━━ QUOTED PASSAGE

Excellent, easy to understand essay on the history of Neoliberalism and how to fix it.

As a university lecturer, I often find that my students take today’s dominant economic ideology – namely, neoliberalism – for granted as natural and inevitable. This is not entirely surprising given that most of them were born in the early 1990s, for neoliberalism is all that they have known.  In the 1980s, Margaret Thatcher had to convince people that there was “no alternative” to neoliberalism.  Today, this assumption comes ready-made; it’s in the water, part of the common-sense furniture of everyday life, and generally accepted as given by the Right and Left alike.  But it has not always been this way.  Neoliberalism has a specific history, and knowing that history is an important antidote to its hegemony, for it shows that the present order is not natural or inevitable, but rather that it is new, that it came from somewhere, and that it was designed by particular people with particular interests.

━━━━
━━ PROVIDED RECORDS

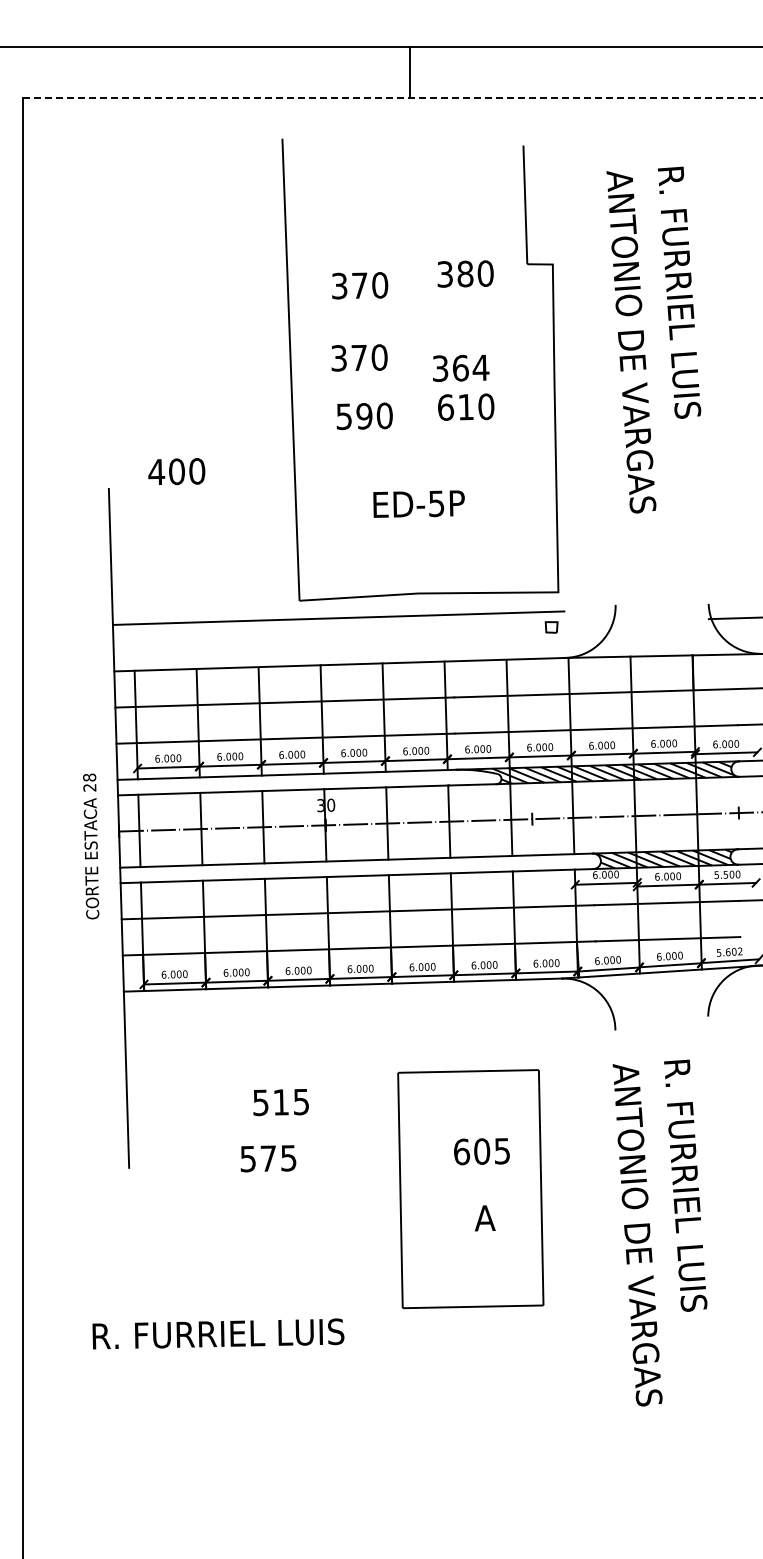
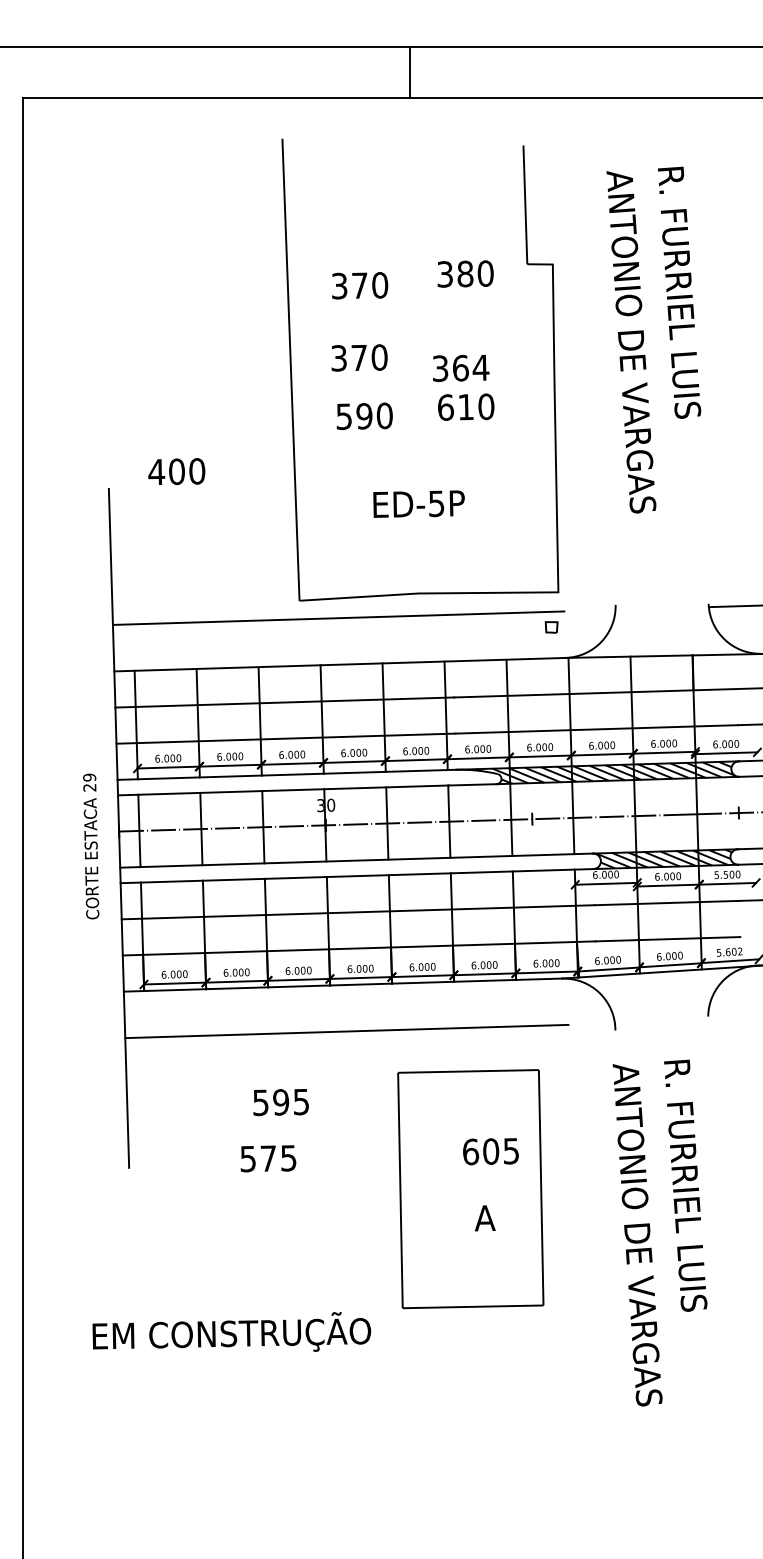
line at (392, 98): dashed -> solid
line at (733, 618) position: (733, 618) -> (733, 606)
text at (89, 777): 28 -> 29
line at (346, 1031): none -> present
text at (281, 1102): 515 -> 595
text at (481, 1151) position: (481, 1151) -> (490, 1151)
text at (233, 1331): R. FURRIEL LUIS -> EM CONSTRUÇÃO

━━━━

• **WRITTEN TASK**
Please continue the essay on the history of neoliberalism, starting right after its final sentence.

• **ANSWER TO THIS TASK**
If an economist living in the 1950s had seriously proposed any of the ideas and policies in today’s standard neoliberal toolkit, they would have been laughed right off the stage. At that time pretty much everyone was a Keynesian, a social democrat, or some shade of Marxist. As Susan George has put it, “The idea that the market should be allowed to make major social and political decisions; the idea that the State should voluntarily reduce its role in the economy, or that corporations should be given total freedom, that trade unions should be curbed and citizens given less rather than more social protection – such ideas were utterly foreign to the spirit of the time.”

So how did things change?  Where did neoliberalism come from? In the following paragraphs I offer a simple sketch of the historical trajectory that got us to where we are today.  I demonstrate that neoliberal policy is directly responsible for declining economic growth and rapidly increasing rates of social inequality – both in the West and internationally – and I make a few suggestions for how to tackle these problems.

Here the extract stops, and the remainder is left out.